Labor’s northern suburbs rail line promise labelled ‘overhyped’

The latest pre-election announcement from the state Labor party would see it reserve land to link the existing rail network further north, where much of Adelaide’s new housing stock is set to be built.

It plan, if elected, would involve a 33 km-long mass transit corridor running from Dry Creek, winding through Waterloo Corner and Riverlea, and finishing at Two Wells.

The Labor party expects more than 113,000 new dwellings to be built in the northern suburbs to house 250,000 people.

Securing the corridor would preserve the area for rail infrastructure, but further planning work and investigation would now occur to refine options, Labor said.

“We will not make the mistakes of past governments by not delivering infrastructure at the same rate of housing growth,” Labor’s housing spokesperson Nick Champion said.

The plan was slammed by Greens MLC Robert Simms, who labelled the announcement as an “overhyped planning exercise that falls well short of the genuine rail investment that SA needs”.
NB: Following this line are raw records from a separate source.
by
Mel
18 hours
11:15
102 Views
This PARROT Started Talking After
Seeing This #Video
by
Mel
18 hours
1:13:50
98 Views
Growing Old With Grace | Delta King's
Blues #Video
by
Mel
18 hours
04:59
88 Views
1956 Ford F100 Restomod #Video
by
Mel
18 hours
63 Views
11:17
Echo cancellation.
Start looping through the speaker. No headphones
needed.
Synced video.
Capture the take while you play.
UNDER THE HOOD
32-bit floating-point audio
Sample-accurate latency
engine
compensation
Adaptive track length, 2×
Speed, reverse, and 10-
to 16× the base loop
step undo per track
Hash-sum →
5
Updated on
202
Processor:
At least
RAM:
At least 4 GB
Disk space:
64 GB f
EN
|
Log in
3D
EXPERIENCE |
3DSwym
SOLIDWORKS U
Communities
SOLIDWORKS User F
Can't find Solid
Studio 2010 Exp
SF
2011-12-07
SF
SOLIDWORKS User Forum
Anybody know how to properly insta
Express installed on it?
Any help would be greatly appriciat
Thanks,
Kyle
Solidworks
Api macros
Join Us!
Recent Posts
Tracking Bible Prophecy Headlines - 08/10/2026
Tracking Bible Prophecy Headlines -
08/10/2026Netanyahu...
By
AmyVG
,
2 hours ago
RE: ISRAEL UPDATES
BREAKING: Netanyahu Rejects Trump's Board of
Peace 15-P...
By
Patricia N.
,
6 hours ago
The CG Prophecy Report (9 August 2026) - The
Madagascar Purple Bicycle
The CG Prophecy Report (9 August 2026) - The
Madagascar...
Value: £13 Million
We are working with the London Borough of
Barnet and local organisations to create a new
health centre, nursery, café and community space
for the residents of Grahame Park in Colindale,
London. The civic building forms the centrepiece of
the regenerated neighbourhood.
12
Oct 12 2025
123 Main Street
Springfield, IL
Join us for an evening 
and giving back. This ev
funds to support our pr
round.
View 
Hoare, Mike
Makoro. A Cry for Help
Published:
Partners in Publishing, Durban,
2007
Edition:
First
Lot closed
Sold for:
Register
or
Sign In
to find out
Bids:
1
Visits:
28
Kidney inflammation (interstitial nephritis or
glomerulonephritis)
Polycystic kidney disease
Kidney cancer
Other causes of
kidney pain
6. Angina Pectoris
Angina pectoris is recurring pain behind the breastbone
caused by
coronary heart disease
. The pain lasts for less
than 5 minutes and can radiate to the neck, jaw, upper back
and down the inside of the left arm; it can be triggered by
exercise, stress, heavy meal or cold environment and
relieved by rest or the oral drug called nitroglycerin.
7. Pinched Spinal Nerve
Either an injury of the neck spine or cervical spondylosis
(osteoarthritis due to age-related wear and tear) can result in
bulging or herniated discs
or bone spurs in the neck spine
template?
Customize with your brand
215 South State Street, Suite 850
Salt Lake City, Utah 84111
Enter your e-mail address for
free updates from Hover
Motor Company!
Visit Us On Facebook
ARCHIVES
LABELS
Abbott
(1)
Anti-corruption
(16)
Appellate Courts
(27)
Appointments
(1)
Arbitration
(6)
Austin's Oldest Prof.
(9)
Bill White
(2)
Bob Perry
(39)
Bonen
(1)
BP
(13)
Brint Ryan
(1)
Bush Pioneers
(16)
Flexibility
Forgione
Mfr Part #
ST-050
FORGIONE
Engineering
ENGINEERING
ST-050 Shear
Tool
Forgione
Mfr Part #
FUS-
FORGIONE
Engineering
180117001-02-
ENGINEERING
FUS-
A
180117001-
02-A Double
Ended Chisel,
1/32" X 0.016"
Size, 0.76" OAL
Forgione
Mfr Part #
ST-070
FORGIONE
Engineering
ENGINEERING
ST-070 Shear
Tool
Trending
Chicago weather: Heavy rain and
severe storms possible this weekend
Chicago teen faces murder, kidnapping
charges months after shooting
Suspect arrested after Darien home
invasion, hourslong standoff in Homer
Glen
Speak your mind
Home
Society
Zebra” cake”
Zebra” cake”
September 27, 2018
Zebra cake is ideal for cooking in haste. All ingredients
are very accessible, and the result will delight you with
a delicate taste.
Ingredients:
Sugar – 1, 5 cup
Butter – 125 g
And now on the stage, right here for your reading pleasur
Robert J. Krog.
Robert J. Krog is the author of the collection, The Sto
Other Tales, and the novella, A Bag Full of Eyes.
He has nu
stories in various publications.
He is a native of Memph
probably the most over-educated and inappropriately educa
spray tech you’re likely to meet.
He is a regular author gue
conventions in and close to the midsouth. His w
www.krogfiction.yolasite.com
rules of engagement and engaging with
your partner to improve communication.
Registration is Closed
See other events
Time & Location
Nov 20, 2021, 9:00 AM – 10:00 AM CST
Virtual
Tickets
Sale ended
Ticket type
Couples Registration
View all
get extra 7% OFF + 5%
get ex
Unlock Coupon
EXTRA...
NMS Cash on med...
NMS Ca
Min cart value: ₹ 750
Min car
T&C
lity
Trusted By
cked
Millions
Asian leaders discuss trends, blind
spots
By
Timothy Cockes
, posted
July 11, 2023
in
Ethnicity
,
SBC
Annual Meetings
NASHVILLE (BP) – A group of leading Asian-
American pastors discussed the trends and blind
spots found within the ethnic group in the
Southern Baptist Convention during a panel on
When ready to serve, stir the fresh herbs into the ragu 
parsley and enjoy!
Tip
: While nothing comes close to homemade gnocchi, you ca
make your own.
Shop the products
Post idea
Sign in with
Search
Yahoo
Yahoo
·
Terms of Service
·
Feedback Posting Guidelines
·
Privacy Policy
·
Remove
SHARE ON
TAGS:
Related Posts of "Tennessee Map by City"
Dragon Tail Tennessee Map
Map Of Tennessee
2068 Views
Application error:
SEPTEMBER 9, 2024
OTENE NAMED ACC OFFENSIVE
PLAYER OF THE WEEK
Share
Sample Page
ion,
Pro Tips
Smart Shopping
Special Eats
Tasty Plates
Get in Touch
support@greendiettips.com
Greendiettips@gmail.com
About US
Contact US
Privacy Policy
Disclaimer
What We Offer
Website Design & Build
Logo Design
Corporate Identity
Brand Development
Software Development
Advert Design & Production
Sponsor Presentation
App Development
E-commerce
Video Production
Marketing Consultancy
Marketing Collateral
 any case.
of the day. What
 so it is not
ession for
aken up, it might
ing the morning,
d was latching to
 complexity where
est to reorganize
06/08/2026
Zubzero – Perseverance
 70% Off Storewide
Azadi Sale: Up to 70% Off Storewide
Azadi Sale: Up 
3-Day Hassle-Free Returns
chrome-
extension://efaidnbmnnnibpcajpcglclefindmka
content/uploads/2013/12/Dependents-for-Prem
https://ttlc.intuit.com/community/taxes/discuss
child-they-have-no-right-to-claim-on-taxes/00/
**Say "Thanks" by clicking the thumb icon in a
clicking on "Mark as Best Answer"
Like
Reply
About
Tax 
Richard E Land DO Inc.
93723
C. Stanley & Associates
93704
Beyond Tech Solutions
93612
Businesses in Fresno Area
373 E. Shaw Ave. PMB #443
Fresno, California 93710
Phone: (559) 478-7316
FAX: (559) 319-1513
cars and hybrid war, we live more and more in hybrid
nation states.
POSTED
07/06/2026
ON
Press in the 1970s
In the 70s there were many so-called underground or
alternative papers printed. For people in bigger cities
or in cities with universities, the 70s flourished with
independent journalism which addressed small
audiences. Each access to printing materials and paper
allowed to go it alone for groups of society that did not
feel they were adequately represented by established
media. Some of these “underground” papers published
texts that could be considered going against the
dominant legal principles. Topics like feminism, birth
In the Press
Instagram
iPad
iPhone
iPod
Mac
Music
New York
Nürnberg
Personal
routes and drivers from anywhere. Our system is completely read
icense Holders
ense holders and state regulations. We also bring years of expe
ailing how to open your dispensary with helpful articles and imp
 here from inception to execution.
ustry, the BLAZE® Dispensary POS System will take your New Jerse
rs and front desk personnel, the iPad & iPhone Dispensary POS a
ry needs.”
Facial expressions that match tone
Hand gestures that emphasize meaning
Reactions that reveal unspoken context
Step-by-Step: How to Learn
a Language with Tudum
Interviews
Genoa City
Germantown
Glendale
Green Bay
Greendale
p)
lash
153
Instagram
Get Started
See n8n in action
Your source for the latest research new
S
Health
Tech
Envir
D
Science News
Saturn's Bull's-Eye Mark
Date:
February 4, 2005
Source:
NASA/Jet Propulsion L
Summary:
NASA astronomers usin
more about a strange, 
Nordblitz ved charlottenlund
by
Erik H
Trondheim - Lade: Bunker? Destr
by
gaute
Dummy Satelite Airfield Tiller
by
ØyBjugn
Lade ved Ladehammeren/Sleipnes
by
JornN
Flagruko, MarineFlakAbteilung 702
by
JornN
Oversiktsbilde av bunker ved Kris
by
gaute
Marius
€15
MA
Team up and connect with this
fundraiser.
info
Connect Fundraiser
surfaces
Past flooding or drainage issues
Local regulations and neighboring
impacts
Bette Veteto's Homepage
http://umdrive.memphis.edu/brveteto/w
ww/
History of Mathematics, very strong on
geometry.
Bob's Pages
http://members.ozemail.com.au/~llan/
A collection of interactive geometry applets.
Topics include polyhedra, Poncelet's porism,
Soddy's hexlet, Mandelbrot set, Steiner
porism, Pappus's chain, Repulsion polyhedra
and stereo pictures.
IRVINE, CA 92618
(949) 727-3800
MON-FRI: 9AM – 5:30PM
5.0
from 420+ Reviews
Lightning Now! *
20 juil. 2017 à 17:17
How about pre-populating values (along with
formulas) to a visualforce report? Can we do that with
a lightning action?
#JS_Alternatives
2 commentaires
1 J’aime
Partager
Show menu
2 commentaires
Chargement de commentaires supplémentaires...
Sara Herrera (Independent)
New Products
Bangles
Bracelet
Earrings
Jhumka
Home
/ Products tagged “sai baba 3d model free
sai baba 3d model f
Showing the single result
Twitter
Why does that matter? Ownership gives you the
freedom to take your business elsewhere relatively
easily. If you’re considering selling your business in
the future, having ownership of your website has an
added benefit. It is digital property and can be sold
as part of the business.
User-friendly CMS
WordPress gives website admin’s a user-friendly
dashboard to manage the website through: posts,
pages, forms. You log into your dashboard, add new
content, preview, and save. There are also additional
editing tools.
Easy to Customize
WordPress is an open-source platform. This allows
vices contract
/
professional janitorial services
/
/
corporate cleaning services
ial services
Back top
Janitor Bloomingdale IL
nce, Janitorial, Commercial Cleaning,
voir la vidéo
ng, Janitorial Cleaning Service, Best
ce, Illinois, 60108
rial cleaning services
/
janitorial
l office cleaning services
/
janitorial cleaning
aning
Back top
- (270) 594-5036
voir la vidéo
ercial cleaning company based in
“While the preservation of land for future infrastructure can be sensible long-term planning, today’s announcement delivers no funding, no timeline, and no commitment to actually build rail,” Simms said.

“Instead, it simply begins a bureaucratic process to reserve a corridor, something that could take years before any construction decision is even considered.”

Simms was concerned the northern suburbs could be facing a repeat of “the planning disaster of Mount Barker, where residents have been left to languish without a passenger rail link connecting them to the city and suburbs”.

“If the government is serious about busting congestion and supporting liveability, it must invest in actual rail infrastructure with funded timelines,” he said.